◆ WORK TASK A:
According to the news text, on what date did four separate bills addressing DACA fail in the Senate?

◆ SOURCE DOCUMENT:
* * * * * * * * *

Earlier on Monday, the Supreme Court rebuked President Donald Trump's ongoing effort to rescind the Deferred Action for Childhood Arrivals program, or DACA, as it is currently applied. The law protects hundreds of thousands of immigrants who were brought illegally to the U.S. as children from being deported.

Four separate bills addressing DACA failed in the Senate on Feb. 15. Among them were a bipartisan bill from the so-called Common Sense Coalition, which allowed "Dreamers" a pathway to citizenship and secured border wall funding, and Trump's preferred plan, which took the harshest line on immigration and secured the fewest votes.

In the days following the votes, Trump claimed that Democrats have forgotten about the Dreamers.

Trump Tweet DACA

While the Trump administration deals with another immigration setback, the debate on gun reform rages on, galvanized in large part by the survivors of a Florida high school shooting that killed 17 students and adults.

Trump has considered raising the minimum age to buy guns, banning bump stocks, strengthening background checks and focusing on mental illness in response to the shooting at Marjory Stoneman Douglas High School. The National Rifle Association, the foremost advocacy group for gun owners and manufacturers, opposes raising the minimum age.

Trump has also continued to voice his approval for arming "gun-adept" school teachers — which he has claimed could total around 20 percent of the total population.

The president has also weighed in on the apparent failures of local and federal law enforcement officials to stop the shooter, both before and during the attack.

Trump criticized the Broward County Sheriff's Office in the wake of reports that they hesitated to enter the school to engage the gunman.

"You don't know until you test it, but I think, I really believe I would have run in there even if I didn't have a weapon," the president said.

In a Saturday interview on Fox News, Trump weighed in on House Intelligence Committee Democrats' newly released rebuttal to an incendiary GOP memo. The Democratic response, which purports to defend the FBI and Justice Department against allegations of surveillance abuse, was "nothing but a confirmation" of the GOP memo, he said.

* * * * * * * * *

◆ WORK TASK B:
Rewrite all of the records below, swapping "ELECTRICAL COMPONENTS" for "ELECTRONIC PARTS" and leaving everything else untouched.

* * * * * * * * *

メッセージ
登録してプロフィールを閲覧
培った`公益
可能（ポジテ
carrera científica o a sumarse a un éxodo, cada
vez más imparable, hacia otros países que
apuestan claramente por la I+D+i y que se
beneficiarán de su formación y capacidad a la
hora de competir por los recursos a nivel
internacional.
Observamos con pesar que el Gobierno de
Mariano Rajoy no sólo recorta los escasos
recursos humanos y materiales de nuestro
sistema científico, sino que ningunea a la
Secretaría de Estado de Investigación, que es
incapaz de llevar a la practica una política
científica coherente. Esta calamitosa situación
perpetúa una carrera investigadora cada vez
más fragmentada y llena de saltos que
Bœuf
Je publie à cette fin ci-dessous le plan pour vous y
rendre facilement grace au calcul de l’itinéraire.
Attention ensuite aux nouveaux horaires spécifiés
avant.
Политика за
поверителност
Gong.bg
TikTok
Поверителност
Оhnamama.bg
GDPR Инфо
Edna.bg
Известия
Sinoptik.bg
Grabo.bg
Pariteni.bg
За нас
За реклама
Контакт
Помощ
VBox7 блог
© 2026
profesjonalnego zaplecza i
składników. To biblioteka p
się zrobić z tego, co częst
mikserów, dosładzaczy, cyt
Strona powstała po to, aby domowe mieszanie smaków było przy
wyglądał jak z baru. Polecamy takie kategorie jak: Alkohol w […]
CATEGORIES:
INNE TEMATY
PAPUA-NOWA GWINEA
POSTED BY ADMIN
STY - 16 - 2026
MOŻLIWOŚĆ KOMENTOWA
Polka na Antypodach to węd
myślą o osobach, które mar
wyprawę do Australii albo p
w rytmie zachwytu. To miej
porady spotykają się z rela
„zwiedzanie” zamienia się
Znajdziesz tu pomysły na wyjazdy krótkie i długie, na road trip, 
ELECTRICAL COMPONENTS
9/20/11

* * * * * * * * *

◆ EXERCISE OUTPUT A:
Feb. 15

◆ EXERCISE OUTPUT B:
メッセージ
登録してプロフィールを閲覧
培った`公益
可能（ポジテ
carrera científica o a sumarse a un éxodo, cada
vez más imparable, hacia otros países que
apuestan claramente por la I+D+i y que se
beneficiarán de su formación y capacidad a la
hora de competir por los recursos a nivel
internacional.
Observamos con pesar que el Gobierno de
Mariano Rajoy no sólo recorta los escasos
recursos humanos y materiales de nuestro
sistema científico, sino que ningunea a la
Secretaría de Estado de Investigación, que es
incapaz de llevar a la practica una política
científica coherente. Esta calamitosa situación
perpetúa una carrera investigadora cada vez
más fragmentada y llena de saltos que
Bœuf
Je publie à cette fin ci-dessous le plan pour vous y
rendre facilement grace au calcul de l’itinéraire.
Attention ensuite aux nouveaux horaires spécifiés
avant.
Политика за
поверителност
Gong.bg
TikTok
Поверителност
Оhnamama.bg
GDPR Инфо
Edna.bg
Известия
Sinoptik.bg
Grabo.bg
Pariteni.bg
За нас
За реклама
Контакт
Помощ
VBox7 блог
© 2026
profesjonalnego zaplecza i
składników. To biblioteka p
się zrobić z tego, co częst
mikserów, dosładzaczy, cyt
Strona powstała po to, aby domowe mieszanie smaków było przy
wyglądał jak z baru. Polecamy takie kategorie jak: Alkohol w […]
CATEGORIES:
INNE TEMATY
PAPUA-NOWA GWINEA
POSTED BY ADMIN
STY - 16 - 2026
MOŻLIWOŚĆ KOMENTOWA
Polka na Antypodach to węd
myślą o osobach, które mar
wyprawę do Australii albo p
w rytmie zachwytu. To miej
porady spotykają się z rela
„zwiedzanie” zamienia się
Znajdziesz tu pomysły na wyjazdy krótkie i długie, na road trip, 
ELECTRONIC PARTS
9/20/11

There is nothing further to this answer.